▶ **TASKS**
(a) In the detector discussion below, turn the paragraph beginning "The sensors function similarly to CCDs" into a short bulleted list that keeps its main facts.
(b) According to the detector discussion below, what is the bandgap of CdTe at room temperature?

▶ **STUDY TEXT**
Segment Open
Re: APOD: Globular Cluster M15 from Hubble (2013 Nov 19)

by geckzilla » Sat Mar 29, 2014 6:15 am

https://en.wikipedia.org/wiki/Mercury_cadmium_telluride
Wikipedia wrote:HgCdTe or mercury cadmium telluride (also cadmium mercury telluride, MCT, MerCad Telluride, MerCadTel, MerCaT or CMT) is narrow direct bandgap zincblende II-VI ternary alloy of CdTe and HgTe with a tunable bandgap spanning the shortwave infrared to the very long wave infrared regions. The amount of cadmium (Cd) in the alloy (the alloy composition) can be chosen so as to tune the optical absorption of the material to the desired infrared wavelength. CdTe is a semiconductor with a bandgap of approximately 1.5 eV at room temperature. HgTe is a semimetal, hence its bandgap energy is zero. Mixing these two substances allows one to obtain any bandgap between 0 and 1.5 eV.
I think I would be hard pressed to find another article in Wikipedia with more jargon. "This here takes infrared pictures."

Re: APOD: Globular Cluster M15 from Hubble (2013 Nov 19)

by Chris Peterson » Fri Mar 28, 2014 11:38 pm

geckzilla wrote:I just read something really cool about JWST's detectors. They are not CCDs and they can partially correct for cosmic rays. So far I don't know what the detectors are called. They are just calling them detectors or the focal plane assembly, which isn't very specific.
The primary imager uses a mosaic of fairly conventional HgCdTe arrays. They operate in two different wavelength bands. By constructing the entire array as a mosaic, they can do some interesting things- fast readout of a small area, for instance, can allow the camera to act as a wavefront sensor, correcting the position of the mirror segments.

The sensors function similarly to CCDs, in that no timing information is present, only the knowledge that a photon arrived between the start and end of the exposure (typically a long interval). But it is possible to place the same target on different parts of the array, to allow simultaneous imaging at the long and short wavelength bands. There is no processing on the sensor, so I doubt there is any ability to compensate for cosmic rays at the detector level. However, when you you have simultaneous collection of data on two sensor arrays, cosmic rays are readily identified by simple post processing, either as the data is read or afterward. But I don't think there's any way to restore the data lost to a cosmic ray hit.
Segment Closed
▶ **AVAILABLE DATA**
Segment Open
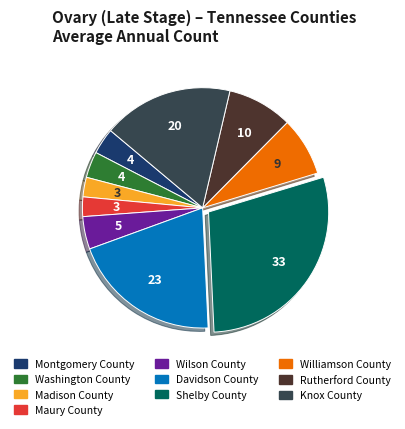

Which category has the biggest portion of the pie?

Shelby County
Segment Closed
▶ **ANSWERS TO THE PROBLEMS**
(a)
- Like CCDs, the sensors record no timing information. They record only that a photon arrived during the exposure, which is usually long.
- The same target can be placed on different parts of the array to image the long and short wavelength bands at the same time.
- The sensor does no processing, so the writer doubts cosmic rays can be compensated for at the detector level.
- Because two sensor arrays collect data at the same time, simple post processing can identify cosmic rays, either during readout or afterward.
- The writer does not think data lost to a cosmic ray hit can be restored.

(b) Approximately 1.5 eV.